→ **WORK ORDER**
Would you transcribe each entry precisely as it stands, setting aside any images?

◇ ◇ ◇ ◇ ◇

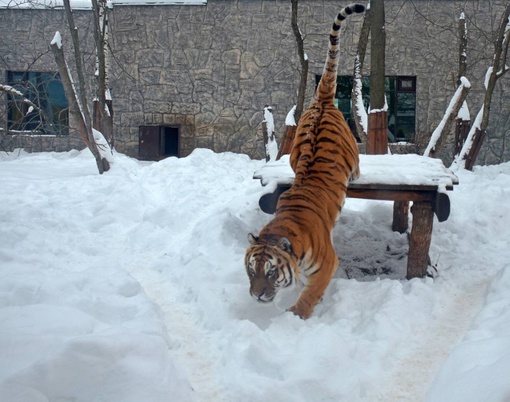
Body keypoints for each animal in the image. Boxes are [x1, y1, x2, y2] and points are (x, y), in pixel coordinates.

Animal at [246, 1, 362, 318]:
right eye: (251, 271)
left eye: (271, 272)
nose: (256, 295)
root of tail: (321, 101)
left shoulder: (326, 264)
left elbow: (309, 296)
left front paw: (295, 317)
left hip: (352, 148)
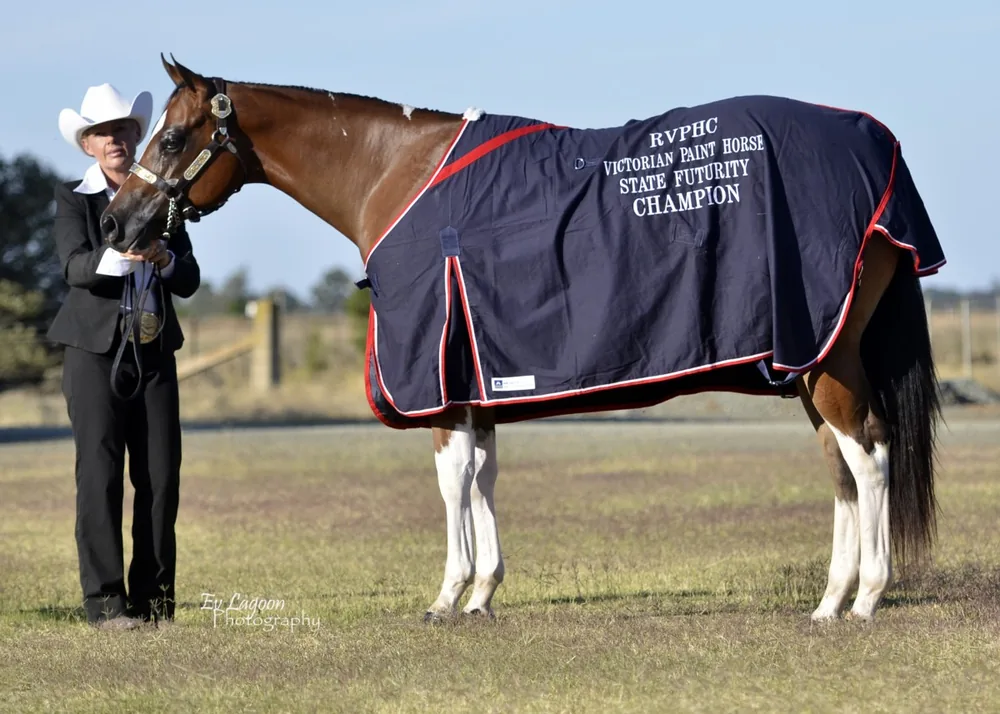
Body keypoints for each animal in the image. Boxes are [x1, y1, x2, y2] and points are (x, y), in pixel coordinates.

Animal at [102, 55, 945, 623]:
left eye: (172, 138)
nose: (115, 221)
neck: (395, 176)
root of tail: (876, 150)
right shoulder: (475, 377)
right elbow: (484, 478)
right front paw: (482, 594)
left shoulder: (437, 378)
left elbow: (452, 481)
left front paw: (447, 596)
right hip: (808, 359)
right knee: (841, 466)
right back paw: (830, 600)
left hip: (829, 359)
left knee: (868, 454)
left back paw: (867, 598)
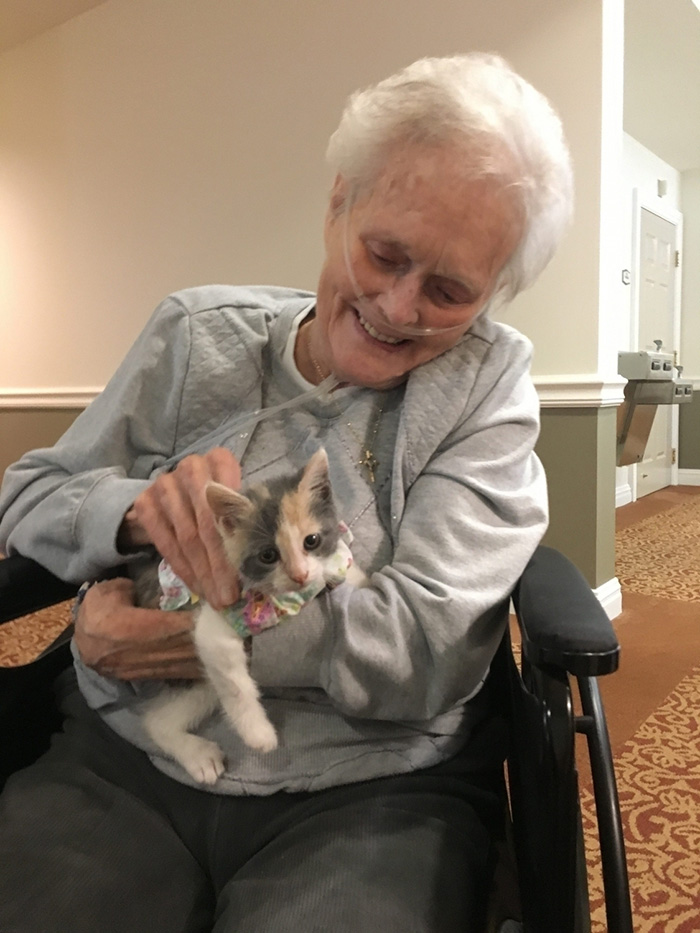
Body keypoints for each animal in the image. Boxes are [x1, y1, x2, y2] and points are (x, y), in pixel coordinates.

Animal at [136, 448, 360, 784]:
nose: (299, 575)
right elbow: (233, 681)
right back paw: (198, 755)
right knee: (156, 719)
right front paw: (259, 734)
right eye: (268, 555)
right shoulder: (215, 617)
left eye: (312, 541)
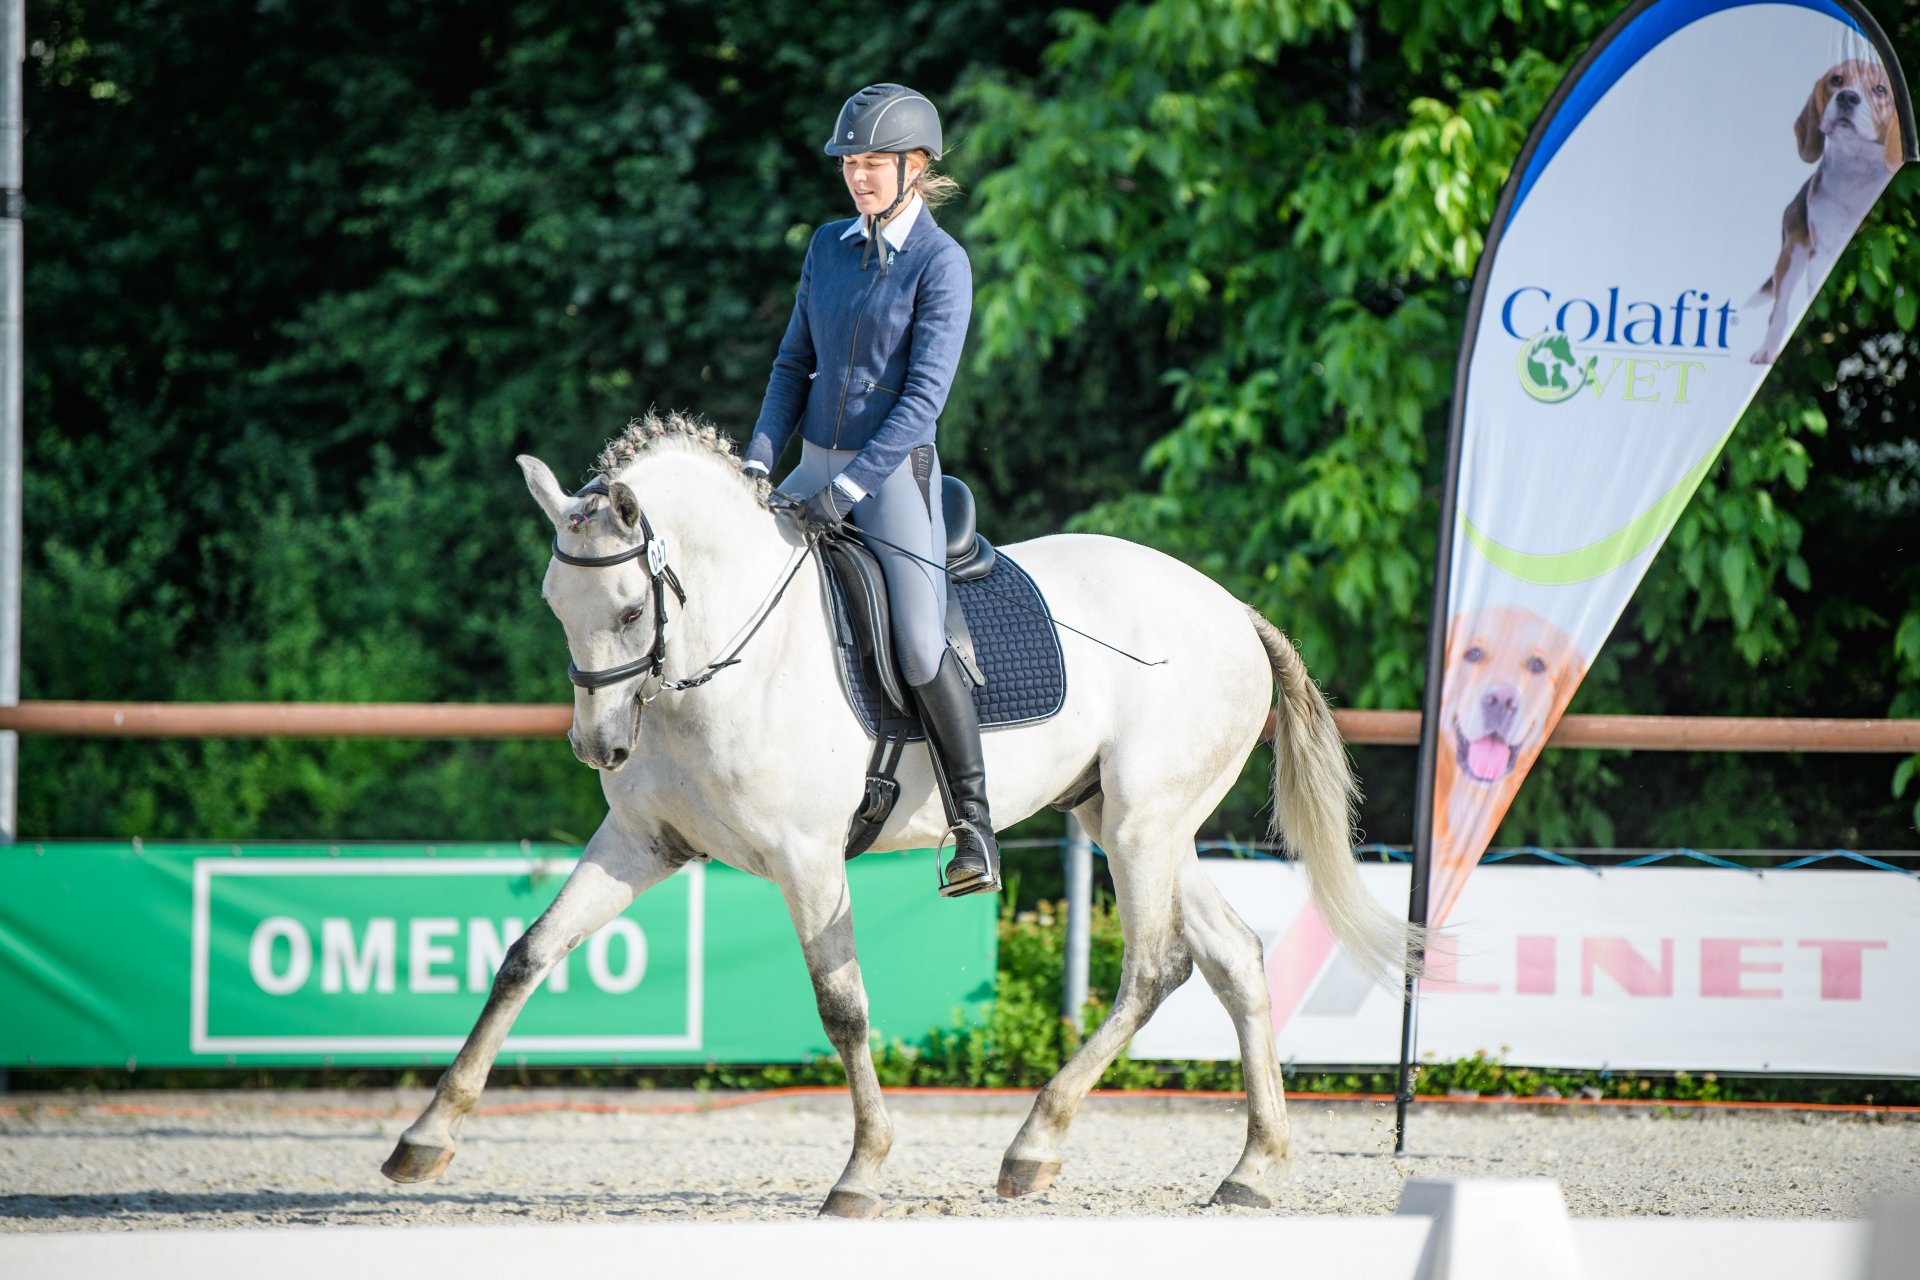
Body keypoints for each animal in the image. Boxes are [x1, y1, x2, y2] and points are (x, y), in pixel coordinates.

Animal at [378, 416, 1428, 1220]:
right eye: (555, 602)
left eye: (633, 610)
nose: (599, 747)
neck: (723, 659)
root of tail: (1230, 608)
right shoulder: (643, 846)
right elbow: (528, 954)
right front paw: (424, 1136)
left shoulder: (808, 859)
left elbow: (842, 1007)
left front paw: (861, 1171)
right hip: (1130, 822)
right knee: (1235, 957)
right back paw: (1252, 1167)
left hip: (1141, 825)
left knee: (1155, 967)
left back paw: (1033, 1145)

◇ ◇ ◇ ◇ ◇

→ **REPLY TO THE EXERCISE**
Body keypoints for each animal in the image. Boxes are [x1, y1, x2, y2] and points are (x, y), in pixel coordinates.

Animal at [246, 1, 362, 318]:
right eye: (251, 271)
left eye: (271, 272)
nose: (256, 295)
root of tail: (321, 101)
left shoulder: (326, 264)
left elbow: (309, 296)
left front paw: (295, 317)
left hip: (352, 148)
Body keypoints for each animal in the image. Boxes are [x1, y1, x2, y2] and points are (x, y), in pixel coordinates.

Animal at [102, 55, 945, 623]:
left eye: (172, 138)
nose: (115, 221)
neck: (395, 176)
root of tail: (876, 150)
right shoulder: (475, 377)
right elbow: (484, 478)
right front paw: (482, 594)
left shoulder: (437, 378)
left elbow: (452, 481)
left front paw: (447, 596)
right hip: (808, 359)
right knee: (841, 466)
right back paw: (830, 600)
left hip: (829, 359)
left knee: (868, 454)
left back paw: (867, 598)
Body keypoints for each animal in the image. Boxes are [x1, y1, x2, y2] and points are (x, y), in pixel coordinates.

Animal at [136, 448, 360, 784]:
nose: (299, 575)
right elbow: (233, 681)
right back paw: (198, 755)
right knee: (156, 719)
right front paw: (259, 734)
right eye: (268, 555)
right shoulder: (215, 617)
left eye: (312, 541)
Body keypoints for each animal in the image. Boxes are [x1, y1, x2, y2] and points are (x, y), in pixel coordinates.

Animal at [378, 416, 1428, 1220]:
right eye: (555, 602)
left eye: (633, 610)
nose: (599, 747)
neck: (723, 659)
root of tail: (1230, 608)
right shoulder: (643, 846)
right elbow: (528, 954)
right front paw: (424, 1136)
left shoulder: (808, 859)
left elbow: (842, 1007)
left front paw: (861, 1171)
right hip: (1130, 822)
right knee: (1235, 957)
right back paw: (1252, 1167)
left hip: (1141, 825)
left knee: (1155, 967)
left back paw: (1033, 1145)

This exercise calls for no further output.